I've tested the behaviour with a large group of enemies, and it all seems fine. The enemies overlap one another, and visually I don't much care for this, but I'm not sure there's any way around it if I want to allow multiple enemies to attack the player at the same time (which I do). Maybe I'll add a semi-random hue to the enemies' sprites when they're spawned just to spice up how it looks a bit.
The player spawns indication text similar to that shown in my last post when he's taken damage. He also actually takes the damage and dies (destroys his own gameObject for now) when his health drops below 0.
Haven't had the time to code the UI to display health correctly yet, but that should only take five minutes (I probably just jinxed myself...)
Anyway, it's coming along. I think this journal thing might be helping a bit.

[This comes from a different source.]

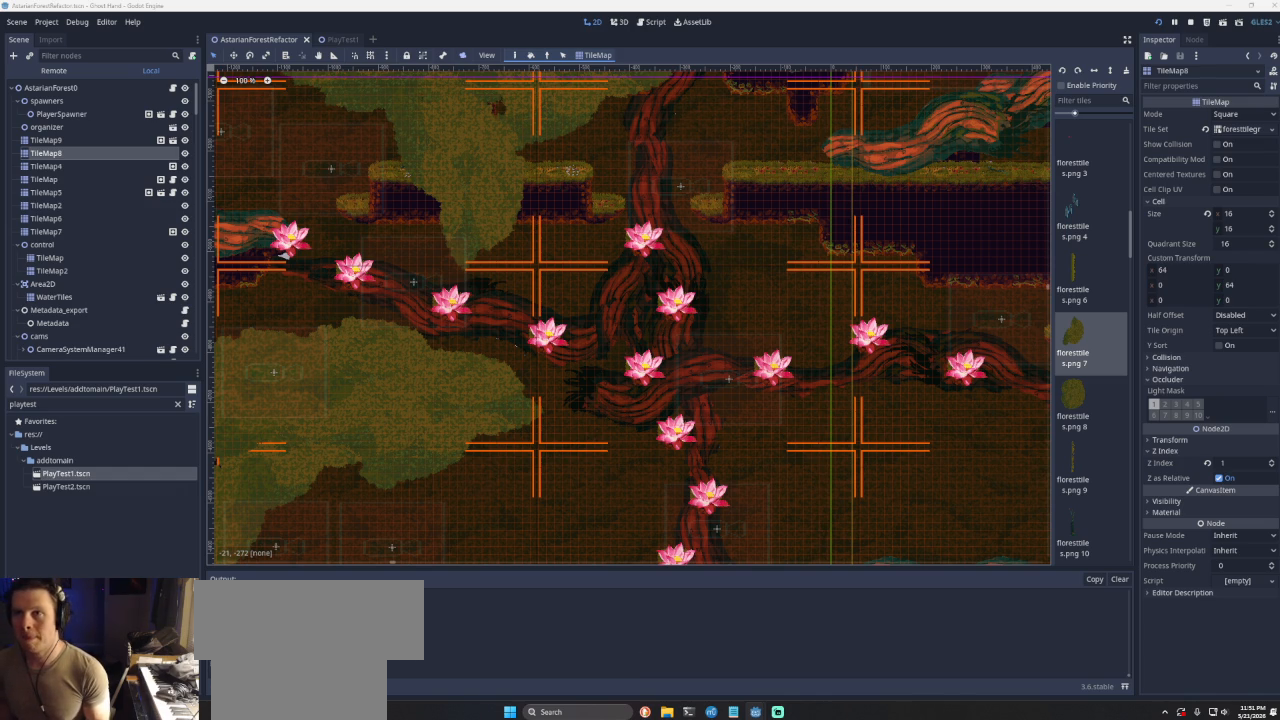
{"buttons": [], "left_stick": "left", "right_stick": "center", "events": [[367, "CROSS", "up"]]}
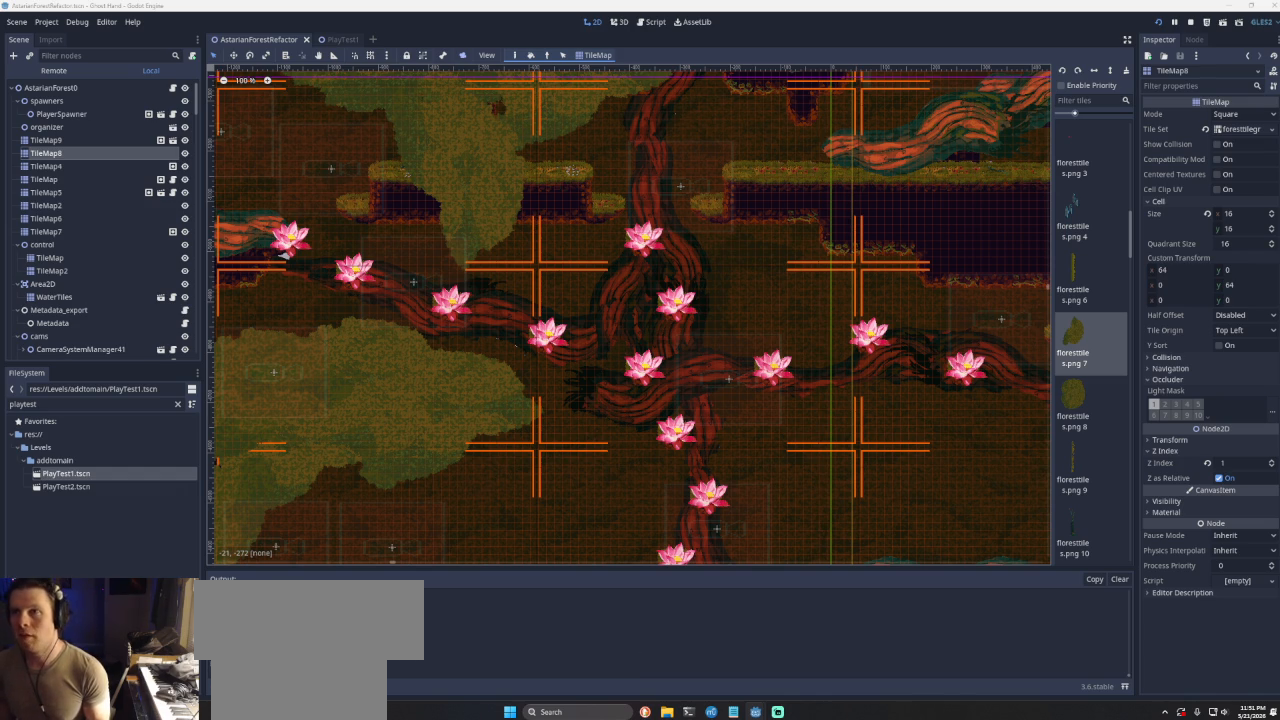
{"buttons": [], "left_stick": "left", "right_stick": "center", "events": []}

Hopefully tonight I can get the health bar working. After that it's spawning cash pickups on enemy death with a chance of ammo or health pickups being dropped.
Once those things are finished (hopefully one development session), I'll work on the motor bike repair. After that's done, the core gameplay mechanics will be in place and all that's left to do is add the levelling/upgrade functionality (I think the design will take longer than the implementation on this one), add different enemies and create the rest of the graphics.
If I'm lucky/diligent, hopefully I'll be done this bad boy by the end of February.
For Unity and physics, it's kind of a battle. Have you already messed with the interpolation types? Extrapolate or Interpolate might help. You might also want to up the solver iteration count on the projectiles. And I've found that with things like OnTriggerEnter, it just sometimes doesn't fire reliably, to the point where every place I have OnTriggerEnter, I also have OnTriggerStay, and duplicate the logic there.
Ex: OnTriggerEnter() { KillProjectile(); } OnTriggerStay { KillProjectile(); }
Finally, you can update the rate at which physics gets updated, though that can have major performance impacts.
EDIT: And failing that, if you're shooting a fast enough projectile, you might be better off just doing a ray or sphere cast.